First, create a secret with your admin user configuration (in this example admin-credentials-secret):

apiVersion: v1
kind: Secret
metadata:
  name: admin-credentials-secret
type: Opaque
data:
  # admin
  username: YWRtaW4=
  # admin123
  password: YWRtaW4xMjM=

Important: You do not need to include the password hash in your security config secret. The operator will automatically:

  1. Read the password from your adminCredentialsSecret
  2. Generate the bcrypt hash
  3. Override the admin user's hash in the generated security config secret (<cluster-name>-security-config-generated)

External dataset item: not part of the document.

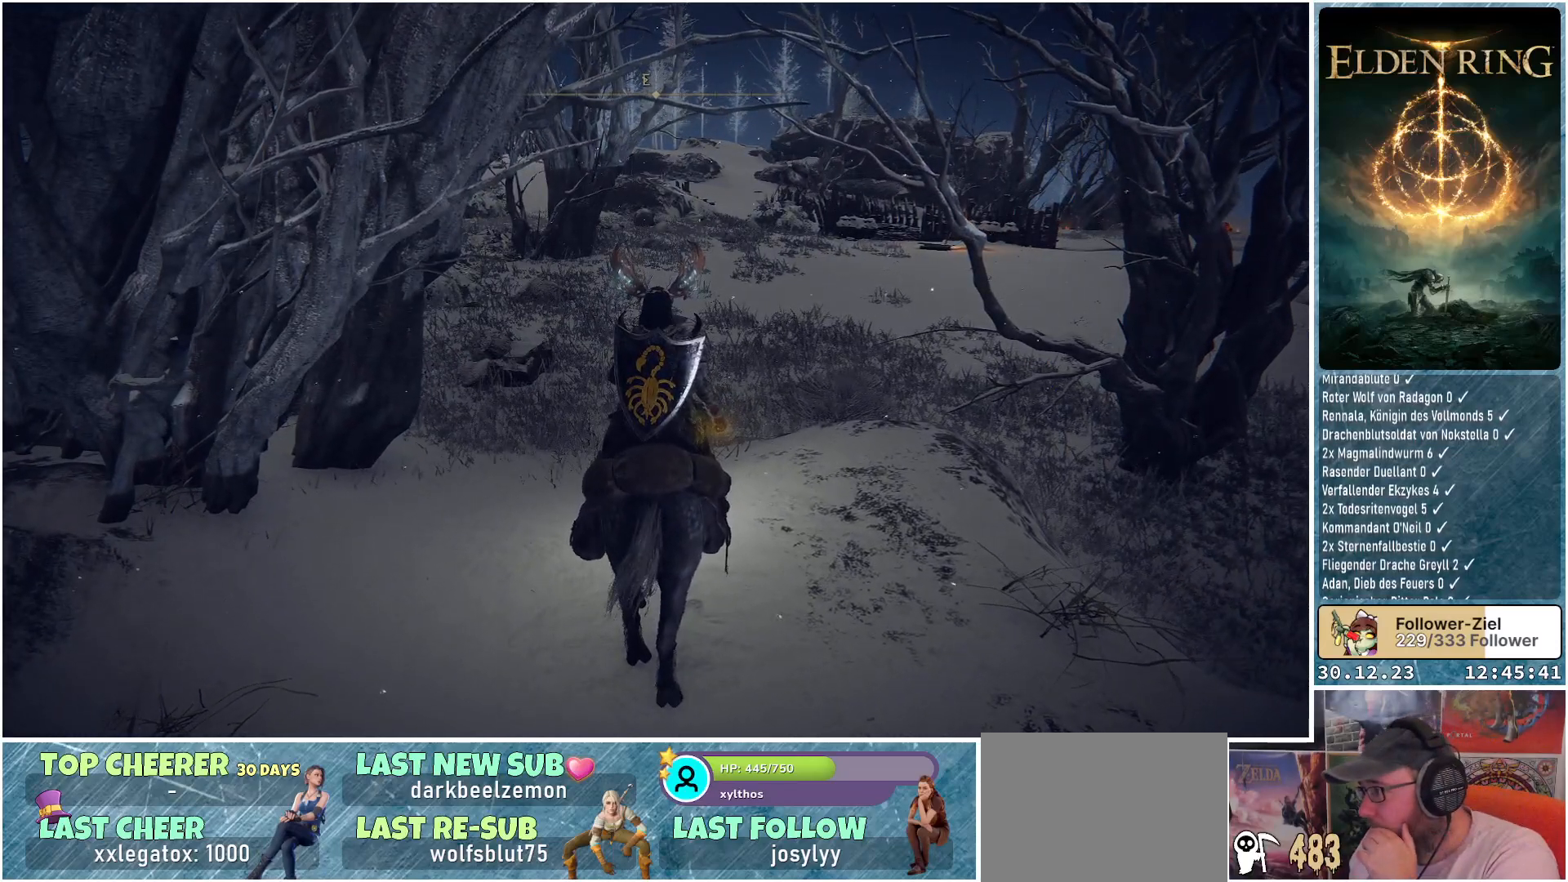
{"buttons": [], "left_stick": "center", "right_stick": "center", "events": []}
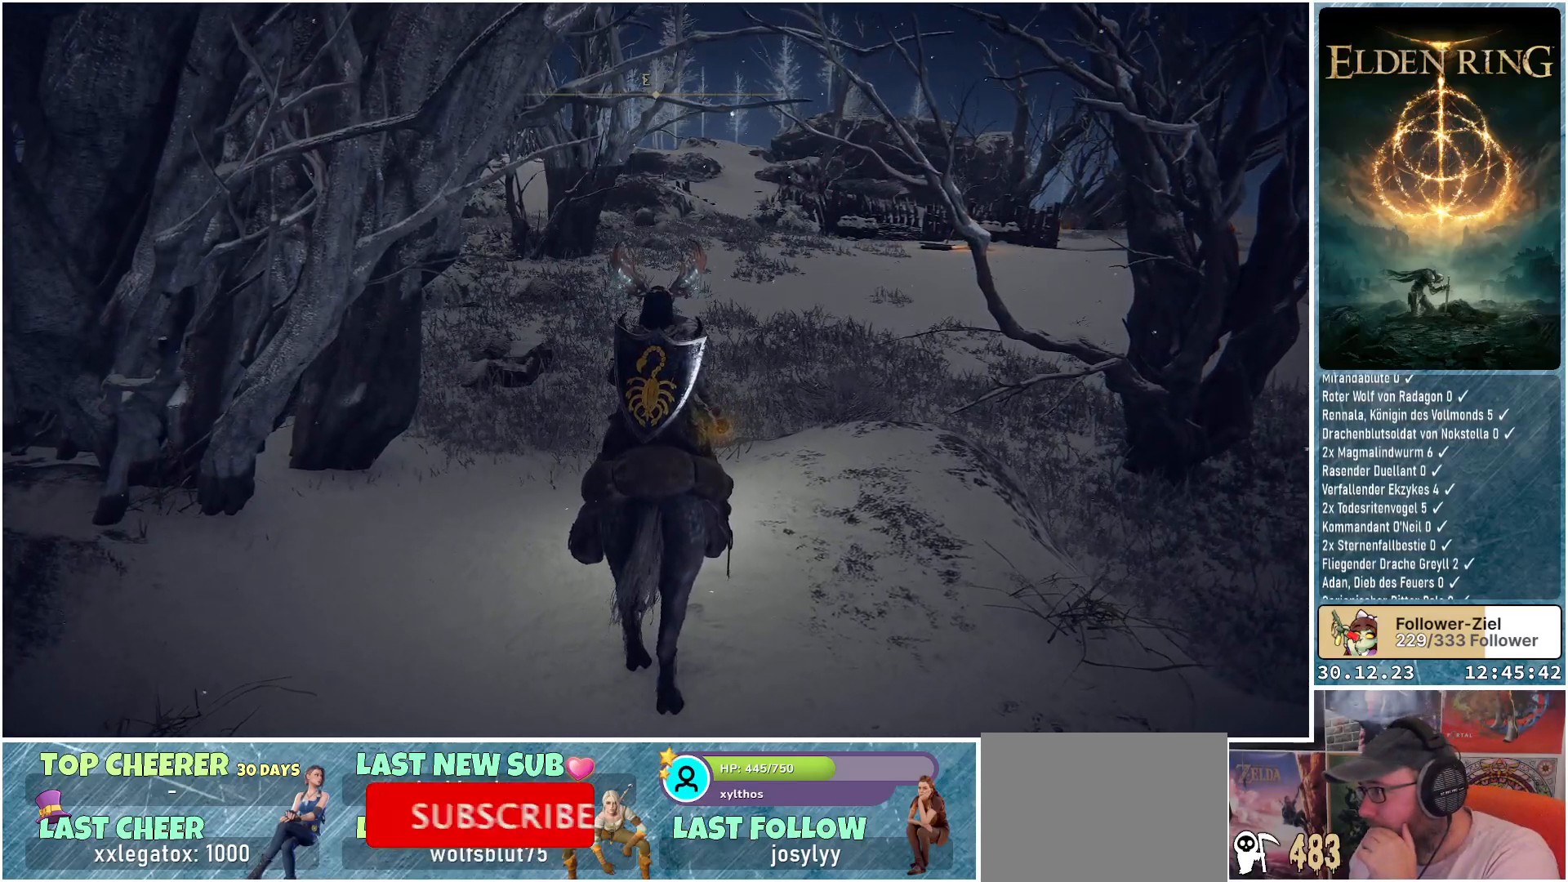
{"buttons": [], "left_stick": "center", "right_stick": "center", "events": []}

If you provide your own securityconfig secret, you can optionally include the admin user definition, but any hash you provide will be automatically overridden by the operator:

internal_users.yml: |-
  _meta:
    type: "internalusers"
    config_version: 2
  admin:
    # hash field is optional - operator will override it automatically
    reserved: true
    backend_roles:
    - "admin"
    description: "Demo admin user"

Add the security configuration to your cluster spec:

security:
  config:
    adminCredentialsSecret:
      name: admin-credentials-secret # The secret with the admin credentials for the operator to use
    securityConfigSecret:
      name: securityconfig-secret # Optional: The secret containing your customized securityconfig
  tls:
    transport:
      generate: true
    http:
      generate: true

Changing the admin password: To change the admin password after the cluster has been created, simply update the password in your admin-credentials-secret. The operator will automatically:

  1. Detect the password change
  2. Generate a new password hash
  3. Update the generated security config secret
  4. Trigger a security config update job to apply the changes to OpenSearch

You no longer need to manually update the password hash in the security config secret.

Custom Dashboards user

Dashboards requires an opensearch user (typically kibanaserver) to connect to the cluster.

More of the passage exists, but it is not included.